Although Sullivan’s original order advocated closing the congregation place around the T entrance, several amendments altered the language of the order. The final order, which the council passed unanimously, requested that groups ranging from the Cambridge Police Department to Youth Under Fire “extend the provision of services to users of ‘The Pit.’”

While several councillors advocated that social workers be used to approach the problems in the pit, others focused on the importance of immediate police action.

“I am much more interested in the public safety approach to this than any other approach,” said Mayor Anthony D. Galluccio. “I want our police to very simply clean [the pit] up.”

But Galluccio and other councillors expressed reservations about simply closing the area.

“I don’t want to have anybody telling kids that they can’t go into Harvard Square,” Galluccio said. “Our kids should be safe anytime, anywhere.”

Several councillors discussed the two-part nature of the pit: the area has long been a hot spot for alternative youth culture, but recently a more dangerous group has frequented the area, a group which has been recently linked by police to a gang formation, a kidnapping, and a murder.

“It’s really a fusion of young people,” said Councillor Marjorie C. Decker, who added that she occasionally sat on the pit steps as a teen in Cambridge. “It’s also a deeper, darker site.”

Councillor Timothy P. Toomey, Jr.—saying that most “pit kids” are not actually from Cambridge—advised fiscal caution in funding social services for non-residents.

“I’m not sure I want to see a lot of our financial resources shifted from our kids,” Toomey said. “I just don’t think we can solve everyone’s problems.

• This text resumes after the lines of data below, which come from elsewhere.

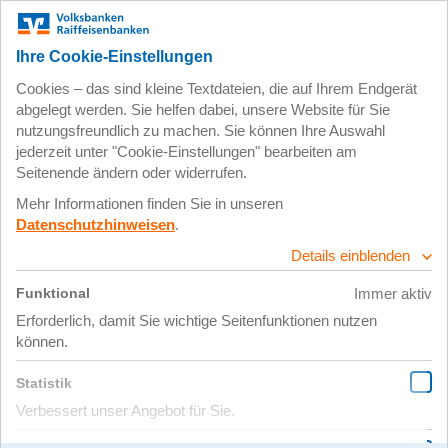
Zum
Impressum
Datenschutz
Hauptinhalt
springen
27. Mai 2026
IMG_4597 –
Zuschnitt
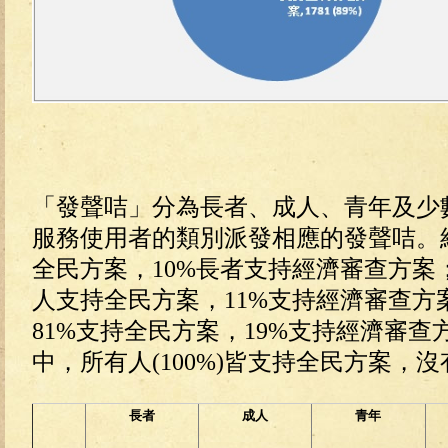
「發聲咭」分為長者、成人、青年及少
服務使用者的類別派發相應的發聲咭。結
全民方案，10%長者支持經濟審查方案
人支持全民方案，11%支持經濟審查方
81%支持全民方案，19%支持經濟審
中，所有人(100%)皆支持全民方案，
長者
成人
青年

It’s a tight fiscal situation.”

Councillor Henrietta Davis advocated trying to obtain funding from other regions.

“Knowing that this is really a regional problem—I would respectfully ask that the task force take the approach of looking at the regional resources.”

Laols Kichio, a self-described independent artist and newcomer to “the pit,” read

a poem against closing the pit during the public comment period of the meeting.

“It’s an alternative safe haven,” Kichio said. “If you broke up the pit you’d be breaking whatever family that exists there apart. Cats that are homeless have a little place to lay down there.”